La decisión, por tanto, de Eurostat, conocida y aprobada por Joaquín Almunia, es una puñalada a España y, en particular, a nuestro vicepresidente económico, en el momento en que comenzó la discusión sobre la asignación de fondos de cohesión y estructurales. Y no tiene ningún fundamento técnico; es una decisión política, incompatible con una estadística manejada profesionalmente.
 
Pero lo más sorprendente de todo es el silencio del Gobierno español, que parece decidido a aceptar cualquier cosa que diga Chirac; para ellos, europeísmo es servilismo.
 
Las malas noticias no terminan aquí, porque en los próximos tres meses pueden producirse dos acontecimientos:
 
1º) Parece que Alemania ha presentado a Eurostat unas cifras de PIB nacional más bajas de las conocidas y manejadas por Eurostat hasta ahora, y sobre las que se calculan las aportaciones al presupuesto de la Unión Europea.

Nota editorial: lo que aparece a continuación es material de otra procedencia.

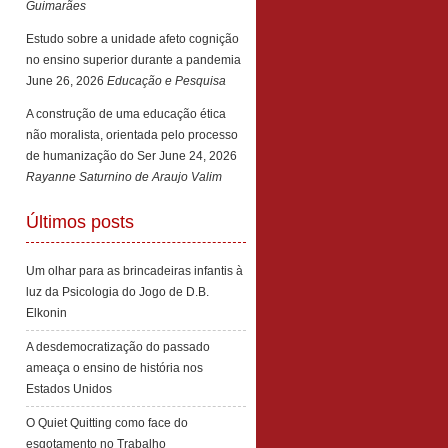
Guimarães
Estudo sobre a unidade afeto cognição
no ensino superior durante a pandemia
June 26, 2026
Educação e Pesquisa
A construção de uma educação ética
não moralista, orientada pelo processo
de humanização do Ser
June 24, 2026
Rayanne Saturnino de Araujo Valim
Últimos posts
Um olhar para as brincadeiras infantis à
luz da Psicologia do Jogo de D.B.
Elkonin
A desdemocratização do passado
ameaça o ensino de história nos
Estados Unidos
O Quiet Quitting como face do
esgotamento no Trabalho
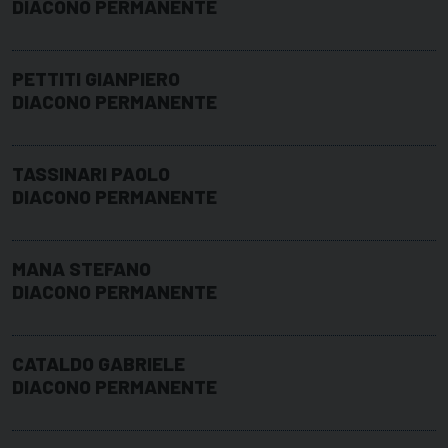
DIACONO PERMANENTE
PETTITI GIANPIERO
DIACONO PERMANENTE
TASSINARI PAOLO
DIACONO PERMANENTE
MANA STEFANO
DIACONO PERMANENTE
CATALDO GABRIELE
DIACONO PERMANENTE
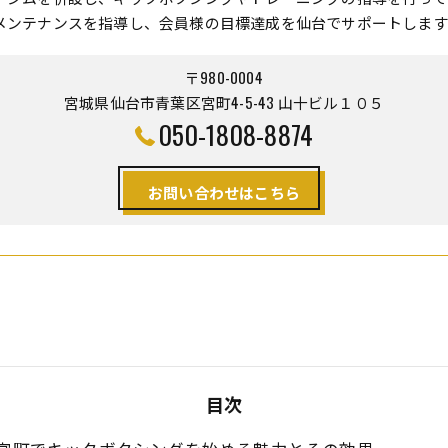
メンテナンスを指導し、会員様の目標達成を仙台でサポートします
〒980-0004
宮城県仙台市青葉区宮町4-5-43 山十ビル１０５
050-1808-8874
お問い合わせはこちら
目次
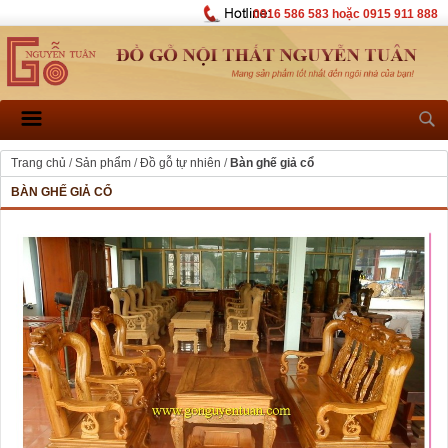
0916 586 583 hoặc 0915 911 888
Trang chủ
/
Sản phẩm
/
Đồ gỗ tự nhiên
/
Bàn ghế giả cổ
BÀN GHẾ GIẢ CỔ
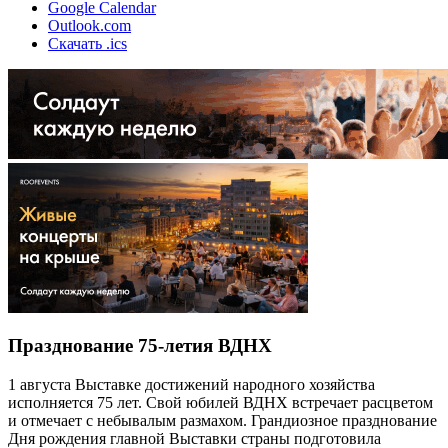
Google Calendar
Outlook.com
Скачать .ics
Празднование 75-летия ВДНХ
1 августа Выставке достижений народного хозяйства
исполняется 75 лет. Свой юбилей ВДНХ встречает расцветом
и отмечает с небывалым размахом. Грандиозное празднование
Дня рождения главной Выставки страны подготовила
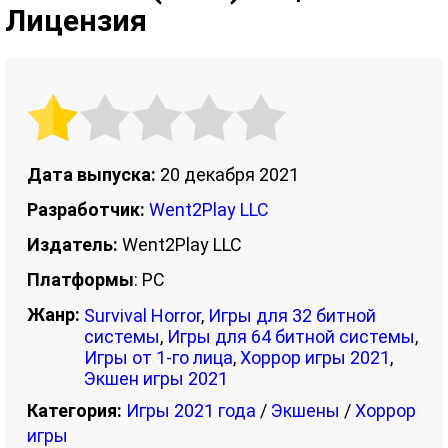
Лицензия
Дата выпуска:
20 декабря 2021
Разработчик:
Went2Play LLC
Издатель:
Went2Play LLC
Платформы
: PC
Жанр:
Survival Horror
,
Игры для 32 битной
системы
,
Игры для 64 битной системы
,
Игры от 1-го лица
,
Хоррор игры 2021
,
Экшен игры 2021
Категория:
Игры 2021 года
/
Экшены
/
Хоррор
игры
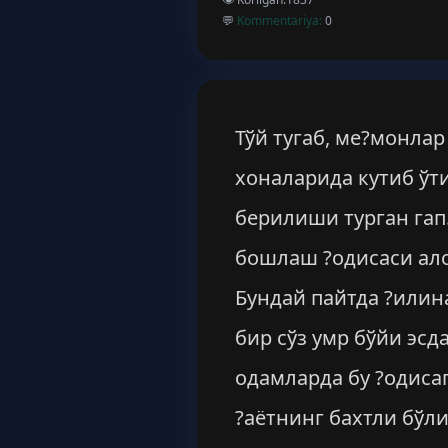
💬
Kommentariya:
0
Тўй тугаб, ме?монлар
хоналарида кутиб ўт
берилиши турган гап
бошлаш ?одисаси ало
Бундай пайтда ?илина
бир сўз умр бўйи эсд
одамларда бу ?одиса
?аётнинг бахтли бўл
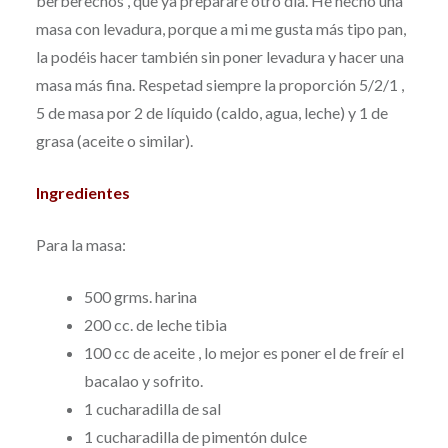
berberechos , que ya prepararé otro día. He hecho una
masa con levadura, porque a mi me gusta más tipo pan,
la podéis hacer también sin poner levadura y hacer una
masa más fina. Respetad siempre la proporción 5/2/1 ,
5 de masa por 2 de líquido (caldo, agua, leche) y 1 de
grasa (aceite o similar).
Ingredientes
Para la masa:
500 grms. harina
200 cc. de leche tibia
100 cc de aceite , lo mejor es poner el de freír el
bacalao y sofrito.
1 cucharadilla de sal
1 cucharadilla de pimentón dulce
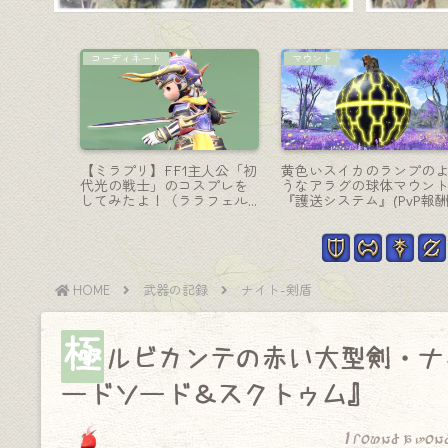
踊り子-投擲
赤魔道士-細剣
ルウェポ
シルバーアクセサリーのよ
炎の羽根が舞い散る東洋
階『マンダ
うな踊り子武器・ヒュペル
レイピア・赤魔道士武器
ーヴェ』
ボレア造物院『キティセオ
『朱雀細剣【輝】』
ス・チャクラム』
HOME
武器の記録
ナイト-剣盾
極
ルビカンテの赤い大型剣・ナ
ードソード＆スクトゥム』
I found a won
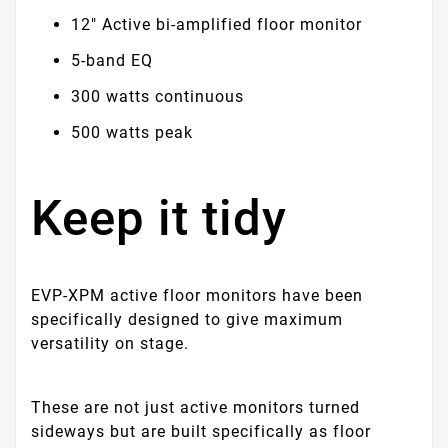
12″ Active bi-amplified floor monitor
5-band EQ
300 watts continuous
500 watts peak
Keep it tidy
EVP-XPM active floor monitors have been
specifically designed to give maximum
versatility on stage.
These are not just active monitors turned
sideways but are built specifically as floor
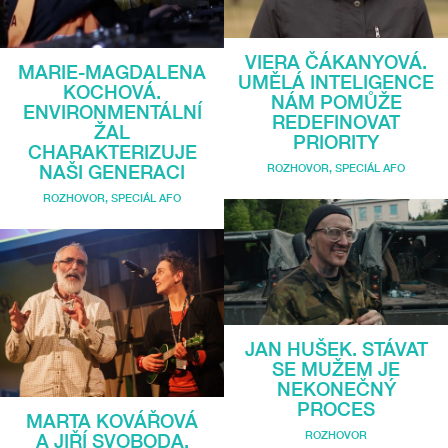
VIERA ČÁKANYOVÁ.
MARIE-MAGDALENA
UMĚLÁ INTELIGENCE
KOCHOVÁ.
NÁM POMŮŽE
ENVIRONMENTÁLNÍ
REDEFINOVAT
ŽAL
PRIORITY
CHARAKTERIZUJE
ROZHOVOR
,
SPECIÁL AFO
NAŠI GENERACI
ROZHOVOR
,
SPECIÁL AFO
JAN HUŠEK. STÁVAT
SE MUŽEM JE
NEKONEČNÝ
PROCES
MARTA KOVÁŘOVÁ
ROZHOVOR
A JIŘÍ SVOBODA.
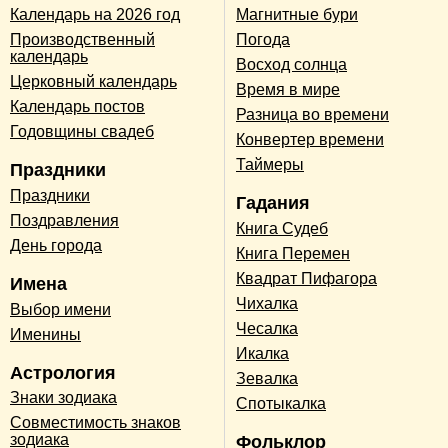
Календарь на 2026 год
Магнитные бури
Производственный
Погода
календарь
Восход солнца
Церковный календарь
Время в мире
Календарь постов
Разница во времени
Годовщины свадеб
Конвертер времени
Таймеры
Праздники
Праздники
Гадания
Поздравления
Книга Судеб
День города
Книга Перемен
Квадрат Пифагора
Имена
Чихалка
Выбор имени
Чесалка
Именины
Икалка
Астрология
Зевалка
Знаки зодиака
Спотыкалка
Совместимость знаков
зодиака
Фольклор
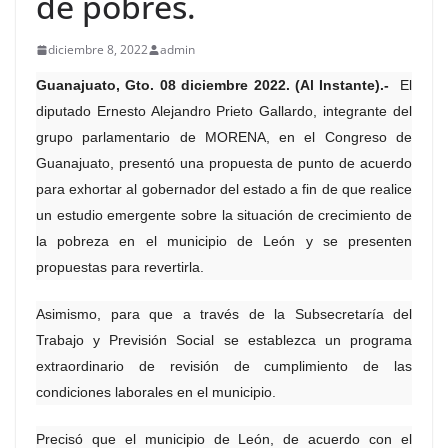
de pobres.
diciembre 8, 2022
admin
Guanajuato, Gto. 08 diciembre 2022. (Al Instante).-
El
diputado Ernesto Alejandro Prieto Gallardo, integrante del
grupo parlamentario de MORENA, en el Congreso de
Guanajuato, presentó una propuesta de punto de acuerdo
para exhortar al gobernador del estado a fin de que realice
un estudio emergente sobre la situación de crecimiento de
la pobreza en el municipio de León y se presenten
propuestas para revertirla.
Asimismo, para que a través de la Subsecretaría del
Trabajo y Previsión Social se establezca un programa
extraordinario de revisión de cumplimiento de las
condiciones laborales en el municipio.
Precisó que el municipio de León, de acuerdo con el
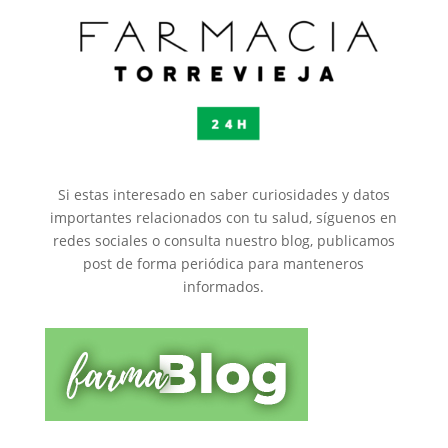
Si estas interesado en saber curiosidades y datos
importantes relacionados con tu salud, síguenos en
redes sociales o consulta nuestro blog, publicamos
post de forma periódica para manteneros
informados.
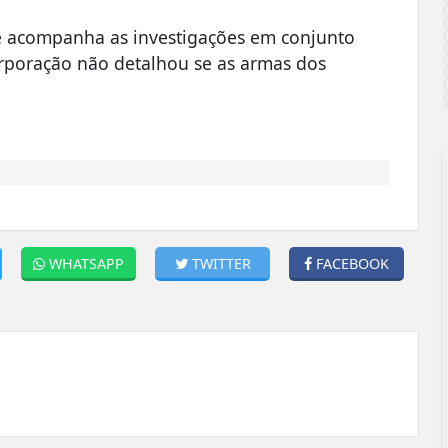
 acompanha as investigações em conjunto
orporação não detalhou se as armas dos
WHATSAPP
TWITTER
FACEBOOK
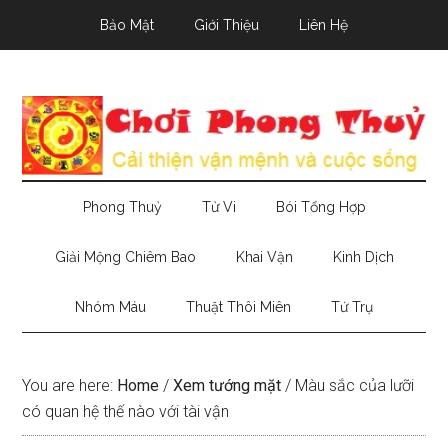
Skip
Skip
Skip
Bảo Mật
Giới Thiệu
Liên Hệ
to
to
to
main
secondary
primary
content
menu
sidebar
Phong Thuỷ
Tử Vi
Bói Tổng Hợp
Giải Mộng Chiêm Bao
Khai Vận
Kinh Dịch
Nhóm Máu
Thuật Thôi Miên
Tứ Trụ
You are here:
Home
/
Xem tướng mặt
/
Màu sắc của lưỡi
có quan hệ thế nào với tài vận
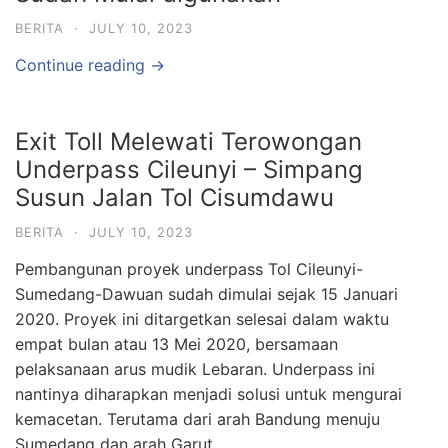
BERITA
·
JULY 10, 2023
Continue reading →
Exit Toll Melewati Terowongan
Underpass Cileunyi – Simpang
Susun Jalan Tol Cisumdawu
BERITA
·
JULY 10, 2023
Pembangunan proyek underpass Tol Cileunyi-
Sumedang-Dawuan sudah dimulai sejak 15 Januari
2020. Proyek ini ditargetkan selesai dalam waktu
empat bulan atau 13 Mei 2020, bersamaan
pelaksanaan arus mudik Lebaran. Underpass ini
nantinya diharapkan menjadi solusi untuk mengurai
kemacetan. Terutama dari arah Bandung menuju
Sumedang dan arah Garut.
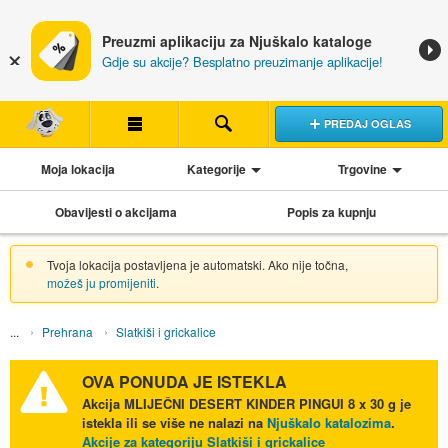
Preuzmi aplikaciju za Njuškalo kataloge
Gdje su akcije? Besplatno preuzimanje aplikacije!
PREDAJ OGLAS
Moja lokacija
Kategorije
Trgovine
Obavijesti o akcijama
Popis za kupnju
Tvoja lokacija postavljena je automatski. Ako nije točna,
možeš ju promijeniti
.
Prehrana
Slatkiši i grickalice
OVA PONUDA JE ISTEKLA
Akcija
MLIJEČNI DESERT KINDER PINGUI 8 x 30 g
je
istekla ili se više ne nalazi na
Njuškalo katalozima
.
Akcije za kategoriju Slatkiši i grickalice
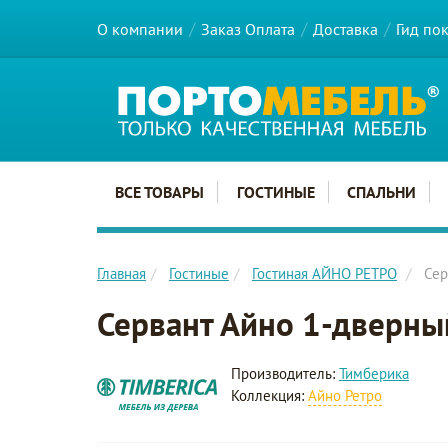
О компании
Заказ Оплата
Доставка
Гид по
Главное меню сайта
ВСЕ ТОВАРЫ
ГОСТИНЫЕ
СПАЛЬНИ
Главная
Гостиные
Гостиная АЙНО РЕТРО
Сер
Сервант Айно 1-дверны
Производитель:
Тимберика
Коллекция:
Айно Ретро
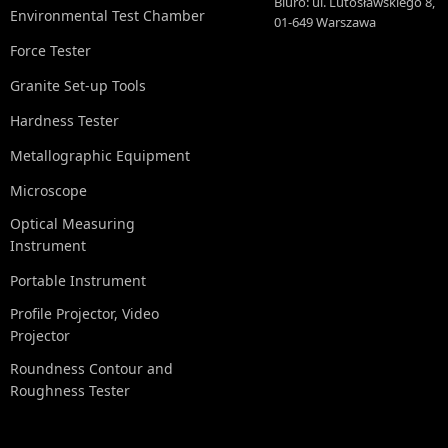
Biuro: ul. Lutosławskiego 8,
Environmental Test Chamber
01-649 Warszawa
Force Tester
Granite Set-up Tools
Hardness Tester
Metallographic Equipment
Microscope
Optical Measuring
Instrument
Portable Instrument
Profile Projector, Video
Projector
Roundness Contour and
Roughness Tester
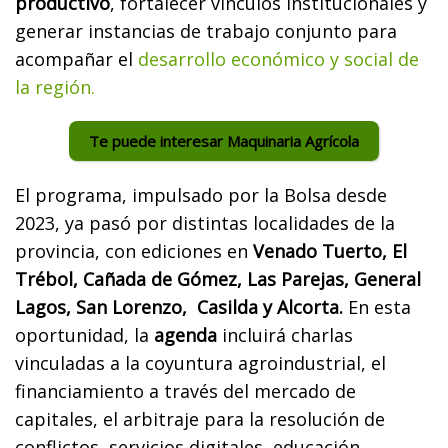
productivo
, fortalecer vínculos institucionales y
generar instancias de trabajo conjunto para
acompañar el
desarrollo económico y social de
la región.
Te puede interesar Maquinaria Agrícola
El programa, impulsado por la Bolsa desde
2023, ya pasó por distintas localidades de la
provincia, con ediciones en
Venado Tuerto, El
Trébol, Cañada de Gómez, Las Parejas, General
Lagos, San Lorenzo, Casilda y Alcorta.
En esta
oportunidad, la
agenda
incluirá charlas
vinculadas a la coyuntura agroindustrial, el
financiamiento a través del mercado de
capitales, el arbitraje para la resolución de
conflictos, servicios digitales, educación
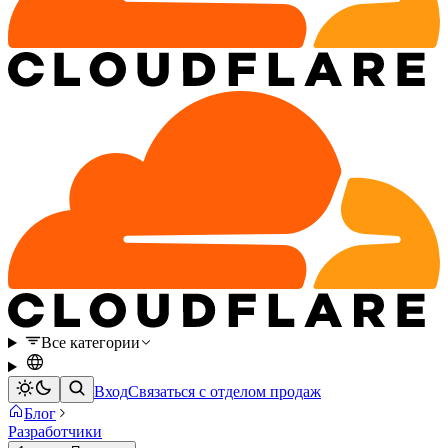
Все категории
Вход
Связаться с отделом продаж
Блог
Разработчики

Con un descenso drástico, como el que pretende el Gobierno alemán, para el periodo 2000-2004, si llegara a aprobarse, obligaría a devolver dinero a ese país por parte del resto de miembros, incluida España. Habría un cheque británico y ¡sorpresa! un cheque alemán.
 
2º) El INE español revisará en el primer trimestre de 2005 tanto la cifra de población activa como el PIB español y es posible que se supere, incluso, la cifra de un aumento de 5 puntos en el PIB. Esta revisión confirmaría el éxito económico de España en el pasado pero, si se suma a la decisión política de Eurostat de subirnos la convergencia en 3,3 puntos en 2003, la consecuencia será que, directamente, España se convertirá, ya, en contribuyente neto de la Unión Europea. Al actual Gobierno no parece que le importe. Al fin y al cabo lo pagamos los ciudadanos.